As we have borrowed more and more, we have had to pay less and less to borrow this money. The below graph, graph 2, employs US Treasury data to look at total US national debt outstanding over roughly the same period used in graph 1. It is clear that the total debt has been rising very rapidly. As we borrow more and more, we pay less and less as a percent of our debt. This phenomenon might remind you of the conundrum of Japan, where rising national debt and falling, low yields on government debt have been the norms for many years. It might also recast the present debates about deficits, debt and quantitative easing. The government could be borrowing for shorter time periods. As the length of a loan decreases, so too, does the interest rate – assuming normal times and circumstances.

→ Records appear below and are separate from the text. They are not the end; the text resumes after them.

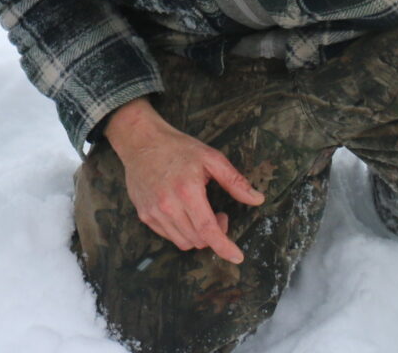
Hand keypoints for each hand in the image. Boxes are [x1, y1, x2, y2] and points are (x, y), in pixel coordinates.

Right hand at [105, 97, 263, 262]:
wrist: (140, 141)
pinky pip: (168, 236)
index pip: (209, 231)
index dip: (225, 247)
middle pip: (198, 240)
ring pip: (183, 242)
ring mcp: (154, 212)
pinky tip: (183, 213)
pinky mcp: (144, 215)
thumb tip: (257, 199)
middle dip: (215, 234)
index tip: (237, 256)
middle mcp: (168, 205)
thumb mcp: (210, 157)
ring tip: (200, 213)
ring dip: (198, 236)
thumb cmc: (177, 147)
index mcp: (188, 191)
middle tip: (219, 215)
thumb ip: (235, 181)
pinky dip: (181, 231)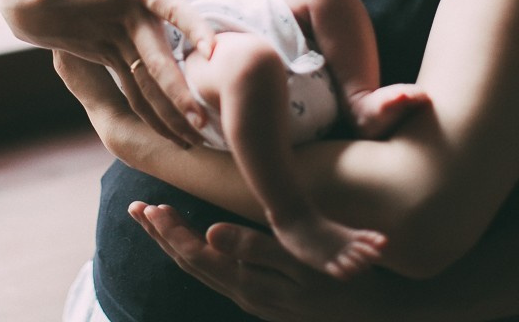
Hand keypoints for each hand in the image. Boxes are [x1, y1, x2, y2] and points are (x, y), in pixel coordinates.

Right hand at [0, 0, 214, 146]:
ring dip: (169, 113)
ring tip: (195, 138)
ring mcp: (114, 43)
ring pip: (145, 84)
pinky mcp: (106, 59)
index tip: (214, 48)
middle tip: (203, 120)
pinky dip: (153, 113)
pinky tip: (173, 135)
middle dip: (180, 94)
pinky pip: (133, 90)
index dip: (191, 26)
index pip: (168, 6)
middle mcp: (125, 19)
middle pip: (155, 62)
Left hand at [129, 203, 393, 321]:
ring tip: (158, 222)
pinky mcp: (266, 298)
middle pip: (191, 263)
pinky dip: (200, 254)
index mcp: (247, 283)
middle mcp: (244, 294)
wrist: (380, 316)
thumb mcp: (301, 264)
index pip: (195, 254)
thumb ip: (254, 247)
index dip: (169, 230)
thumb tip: (210, 232)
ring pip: (204, 270)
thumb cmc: (344, 285)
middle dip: (162, 235)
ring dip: (177, 244)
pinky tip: (200, 245)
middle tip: (138, 208)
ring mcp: (255, 299)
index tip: (149, 206)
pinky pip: (220, 274)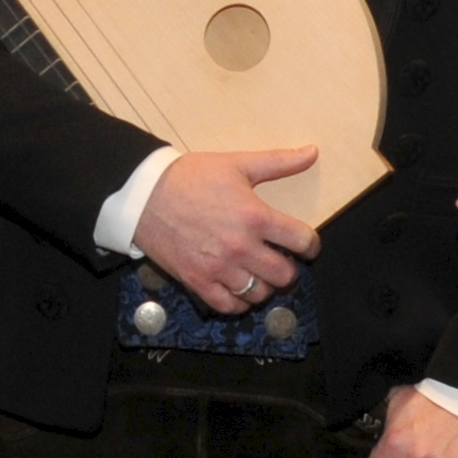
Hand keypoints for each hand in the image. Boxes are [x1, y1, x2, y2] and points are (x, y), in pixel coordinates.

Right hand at [134, 145, 320, 315]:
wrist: (144, 195)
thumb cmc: (190, 178)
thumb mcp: (237, 164)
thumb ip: (278, 161)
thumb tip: (312, 152)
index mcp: (255, 217)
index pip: (302, 242)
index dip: (310, 245)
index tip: (306, 245)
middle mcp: (241, 247)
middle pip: (285, 274)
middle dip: (289, 267)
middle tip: (281, 258)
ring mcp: (219, 268)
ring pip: (260, 294)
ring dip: (265, 285)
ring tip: (258, 272)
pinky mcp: (198, 282)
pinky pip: (230, 306)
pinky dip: (239, 301)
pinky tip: (238, 287)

Shorter duration, or maturity, loans are cheaper; we did try that from 1999 to 2007. For the last few years, the average duration of US government debt has been slowly rising – the average maturity of US government debt is now about 70 months, a little less than 6 years.

The Federal Reserve’s November 3, 2010 announcement to buy $600 billion in additional US Treasuries could be seen as an effort to extend the ability of the US government to owe more and more and pay less and less for the privilege. This perspective would suggest that the vast majority of discussion, critical and laudatory, has largely missed the story.

Another way to look at the same phenomenon is to use data from the Federal Reserve on the interest rate paid on the three-year US Treasury. The graph below uses Federal Reserve data on select interest rates and displays these rates against the 39-year average rate on three-year US Treasuries.[2] In graph 3 the red line is the average yield on three-year Treasuries. The nearly 40-year average is 6.6 percent. Today the yield is under 1 percent. Graph 3 is a picture of the falling price of owing more for America. This trend has long been the order of the days, weeks, months and years.

Perhaps discussion of QEII could be profitably reframed to focus on this central, basic fact. The Fed is risking some reputation and significant political criticism to act aggressively to keep up the price and keep down the cost of US government borrowing. The Fed returns interest earnings on Treasuries, other loans and bonds to the US Treasury after it has taken what it needs to cover costs. In 2010, the Fed transferred nearly $50 billion to the US Treasury. 2011 will see the Fed transfer even more because earnings will rise on its large and growing pool of Treasuries and mortgaged-backed securities. Other investors in US government debt are not in the habit of partially refunding interest payments. Discussions of QEII that ignore the financial health of the US government miss a big part of the story.